■ **PROBLEM STATEMENT**:
Write out all of the entries exactly as given.

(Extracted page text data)
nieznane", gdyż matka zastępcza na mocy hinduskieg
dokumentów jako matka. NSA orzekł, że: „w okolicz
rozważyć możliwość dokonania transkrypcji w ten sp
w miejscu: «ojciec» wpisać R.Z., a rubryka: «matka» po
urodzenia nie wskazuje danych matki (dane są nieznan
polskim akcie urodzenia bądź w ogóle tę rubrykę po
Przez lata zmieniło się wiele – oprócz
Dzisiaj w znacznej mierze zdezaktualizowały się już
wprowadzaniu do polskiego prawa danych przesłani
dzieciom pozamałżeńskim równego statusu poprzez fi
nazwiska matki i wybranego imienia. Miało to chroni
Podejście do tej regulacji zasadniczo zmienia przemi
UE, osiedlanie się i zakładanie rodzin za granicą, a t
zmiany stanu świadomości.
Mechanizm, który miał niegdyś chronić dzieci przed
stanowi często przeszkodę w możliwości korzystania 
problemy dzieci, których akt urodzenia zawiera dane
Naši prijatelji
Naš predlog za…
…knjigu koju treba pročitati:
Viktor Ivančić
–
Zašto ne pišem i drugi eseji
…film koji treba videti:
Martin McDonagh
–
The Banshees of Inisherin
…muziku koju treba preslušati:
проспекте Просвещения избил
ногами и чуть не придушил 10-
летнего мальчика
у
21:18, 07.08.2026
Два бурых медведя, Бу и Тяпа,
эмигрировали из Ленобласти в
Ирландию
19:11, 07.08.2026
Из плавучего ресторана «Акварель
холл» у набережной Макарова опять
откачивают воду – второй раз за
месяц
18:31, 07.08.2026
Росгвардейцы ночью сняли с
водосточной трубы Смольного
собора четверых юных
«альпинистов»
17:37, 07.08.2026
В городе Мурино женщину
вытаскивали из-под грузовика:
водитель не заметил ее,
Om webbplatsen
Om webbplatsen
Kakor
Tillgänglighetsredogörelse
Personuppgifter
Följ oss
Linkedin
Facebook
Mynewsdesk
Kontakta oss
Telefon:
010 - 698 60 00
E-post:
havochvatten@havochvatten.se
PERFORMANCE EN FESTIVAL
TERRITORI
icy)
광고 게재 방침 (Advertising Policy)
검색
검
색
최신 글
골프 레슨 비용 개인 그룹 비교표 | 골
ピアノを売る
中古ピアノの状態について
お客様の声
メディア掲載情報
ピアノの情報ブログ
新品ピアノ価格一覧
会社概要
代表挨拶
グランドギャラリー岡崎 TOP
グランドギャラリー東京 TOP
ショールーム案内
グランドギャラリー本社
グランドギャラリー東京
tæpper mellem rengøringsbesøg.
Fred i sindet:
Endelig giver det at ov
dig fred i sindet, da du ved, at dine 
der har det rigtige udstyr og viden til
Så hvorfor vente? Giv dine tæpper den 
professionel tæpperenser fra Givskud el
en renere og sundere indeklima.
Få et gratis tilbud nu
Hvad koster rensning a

■ **EXERCISE SOLUTION**:
nieznane", gdyż matka zastępcza na mocy hinduskieg
dokumentów jako matka. NSA orzekł, że: „w okolicz
rozważyć możliwość dokonania transkrypcji w ten sp
w miejscu: «ojciec» wpisać R.Z., a rubryka: «matka» po
urodzenia nie wskazuje danych matki (dane są nieznan
polskim akcie urodzenia bądź w ogóle tę rubrykę po
Przez lata zmieniło się wiele – oprócz
Dzisiaj w znacznej mierze zdezaktualizowały się już
wprowadzaniu do polskiego prawa danych przesłani
dzieciom pozamałżeńskim równego statusu poprzez fi
nazwiska matki i wybranego imienia. Miało to chroni
Podejście do tej regulacji zasadniczo zmienia przemi
UE, osiedlanie się i zakładanie rodzin za granicą, a t
zmiany stanu świadomości.
Mechanizm, który miał niegdyś chronić dzieci przed
stanowi często przeszkodę w możliwości korzystania 
problemy dzieci, których akt urodzenia zawiera dane
Naši prijatelji
Naš predlog za…
…knjigu koju treba pročitati:
Viktor Ivančić
–
Zašto ne pišem i drugi eseji
…film koji treba videti:
Martin McDonagh
–
The Banshees of Inisherin
…muziku koju treba preslušati:
проспекте Просвещения избил
ногами и чуть не придушил 10-
летнего мальчика
у
21:18, 07.08.2026
Два бурых медведя, Бу и Тяпа,
эмигрировали из Ленобласти в
Ирландию
19:11, 07.08.2026
Из плавучего ресторана «Акварель
холл» у набережной Макарова опять
откачивают воду – второй раз за
месяц
18:31, 07.08.2026
Росгвардейцы ночью сняли с
водосточной трубы Смольного
собора четверых юных
«альпинистов»
17:37, 07.08.2026
В городе Мурино женщину
вытаскивали из-под грузовика:
водитель не заметил ее,
Om webbplatsen
Om webbplatsen
Kakor
Tillgänglighetsredogörelse
Personuppgifter
Följ oss
Linkedin
Facebook
Mynewsdesk
Kontakta oss
Telefon:
010 - 698 60 00
E-post:
havochvatten@havochvatten.se
PERFORMANCE EN FESTIVAL
TERRITORI
icy)
광고 게재 방침 (Advertising Policy)
검색
검
색
최신 글
골프 레슨 비용 개인 그룹 비교표 | 골
ピアノを売る
中古ピアノの状態について
お客様の声
メディア掲載情報
ピアノの情報ブログ
新品ピアノ価格一覧
会社概要
代表挨拶
グランドギャラリー岡崎 TOP
グランドギャラリー東京 TOP
ショールーム案内
グランドギャラリー本社
グランドギャラリー東京
tæpper mellem rengøringsbesøg.
Fred i sindet:
Endelig giver det at ov
dig fred i sindet, da du ved, at dine 
der har det rigtige udstyr og viden til
Så hvorfor vente? Giv dine tæpper den 
professionel tæpperenser fra Givskud el
en renere og sundere indeklima.
Få et gratis tilbud nu
Hvad koster rensning a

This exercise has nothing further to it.